The t-test statistic is -3.33.and the p-value is two times P(t_51 < -3.33).

Step-by-step explanation:

Data given and notation

Assuming that the real sample mean is: $$\bar X=98.285$$ represent the sample mean

$$s=0.682$$ represent the sample standard deviation

$$n=52$$ sample size

$$\mu_o =98.6$$ represent the value that we want to test

$$\alpha$$ represent the significance level for the hypothesis test.

t would represent the statistic (variable of interest)

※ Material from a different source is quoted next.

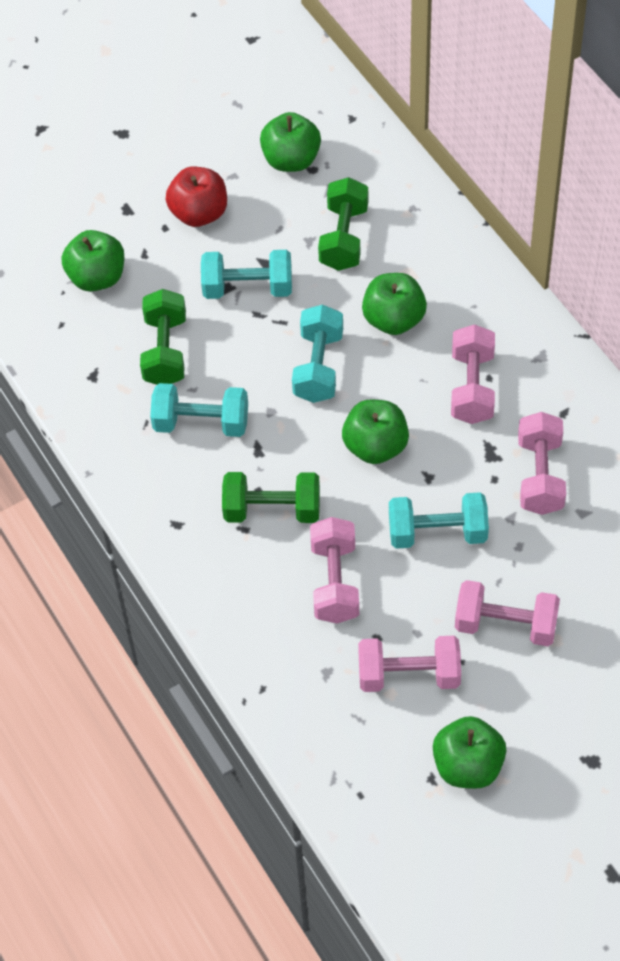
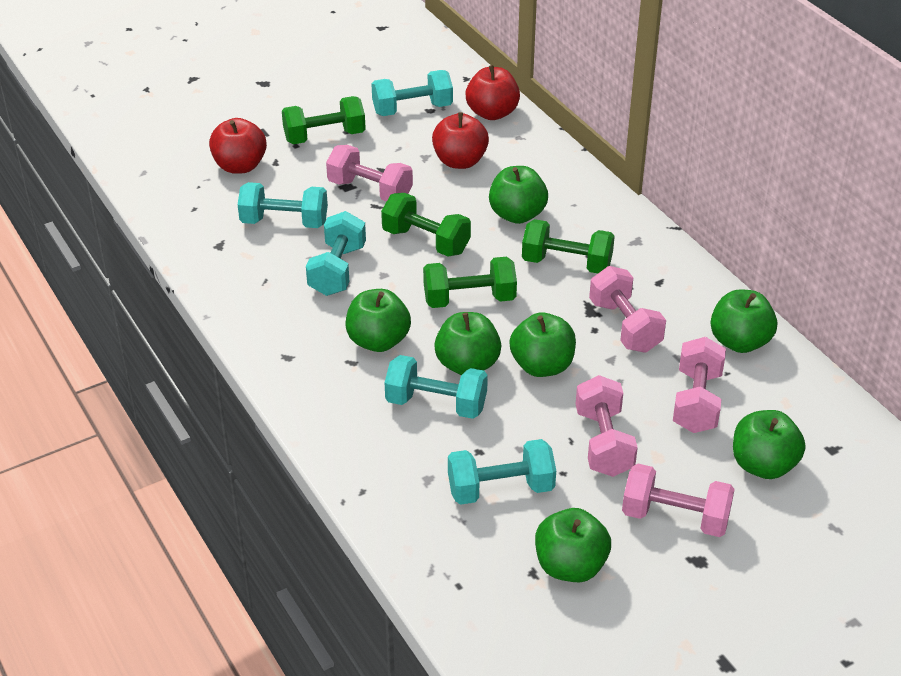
green apple: 5 -> 7
green dumbbell: 3 -> 4
red apple: 1 -> 3
turquoise dumbbell: 4 -> 5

$$p_v$$ represent the p value for the test (variable of interest)

State the null and alternative hypotheses.

We need to apply a two tailed test.

What are H0 and Ha for this study?

Null hypothesis: $$\mu = 98.6$$

Alternative hypothesis :$$\mu \neq 98.6$$

Compute the test statistic

The statistic for this case is given by:

$$t=\frac{\bar X-\mu_o}{\frac{s}{\sqrt{n}}}$$ (1)

t-test: “Is used to compare group means. Is one of the most common tests and is used to determine if the mean is (higher, less or not equal) to an specified value”.

Calculate the statistic

We can replace in formula (1) the info given like this:

$$t=\frac{98.2-98.6}{\frac{0.682}{\sqrt{52}}}=-3.298$$

Now we can calculate the degrees of freedom and we got:

$$df = n-1 = 52-1 = 51$$

P value

Since is a two tailed test the p value would be:

$$p_v =2*P(t_{51}<-3.3)=0.0018$$

So the most appropiate conclusion for this case would be:

The t-test statistic is -3.33.and the p-value is two times P(t_51 < -3.33).